Anyhow, most rabbis agree we are to interpret the words of the Torah. Here’s the Orthodox view:
Rabbi Avi Shafran, Director of Public Affairs for Agudath Israel of America:
I believe that every word in that book (assuming it’s a Hebrew Jewish Bible) is holy. The Torah represents the word of God as transmitted to Moses. But if by “believe every word” you mean “believe that all of its words are intended by their Author to be taken literally or in their simplest sense,” then no, I do not believe that.
Because my belief—the Jewish belief since Sinai—is that in addition to the written law of the Torah, there is an indispensable oral law that accompanied it and has been handed down by Jewish scribes and scholars through the generations. That oral law acts as the key to unlocking the intent of the written word, and its teachings underlie how Jews like me endeavor to live their lives to this day.
This is helpful, meaning we’re not stuck with trying to justify the existence of a 6000-year old Earth versus the dinosaur fossil record, etc.

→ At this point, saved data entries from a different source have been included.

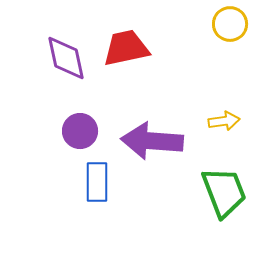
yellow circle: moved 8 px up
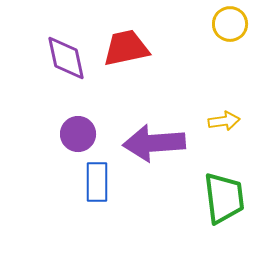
purple circle: moved 2 px left, 3 px down
purple arrow: moved 2 px right, 2 px down; rotated 8 degrees counterclockwise
green trapezoid: moved 6 px down; rotated 14 degrees clockwise
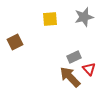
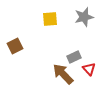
brown square: moved 4 px down
brown arrow: moved 7 px left, 3 px up
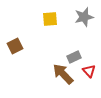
red triangle: moved 2 px down
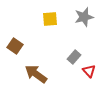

“Intelligent Design” and other creationist crapola need not apply.
And it’s timely, too, because science not only votes for Darwinian evolution, but is also proud to announce that the process of evolution is actually speeding up!
Human Evolution Speeding Up, Study Says
for National Geographic News
December 11, 2007
Explosive population growth is driving human evolution to speed up around the world, according to a new study.
The pace of change accelerated about 40,000 years ago and then picked up even more with the advent of agriculture about 10,000 years ago, the study says.
And while humans are evolving quickly around the world, local cultural and environmental factors are shaping evolution differently on different continents.
“We’re evolving away from each other. We’re getting more and more different,” said Henry Harpending, an anthropologist at the University of Utah in Salt Lake City who co-authored the study.
For example, in Europe natural selection has favored genes for pigmentation like light skin, blue eyes, and blond hair. Asians also have genes selected for light skin, but they are different from the European ones.
“Europeans and Asians are both bleached Africans, but the way they got bleached is different in the two areas,” Harpending said.
He and colleagues report the finding this week in the journal Proceedings of the National Academy of Sciences.
Based on the gigantor sizes of the people in my office building—tall and growing taller—I sort of suspected there was something going on. And what are those blinking metallic-looking growths on their ears?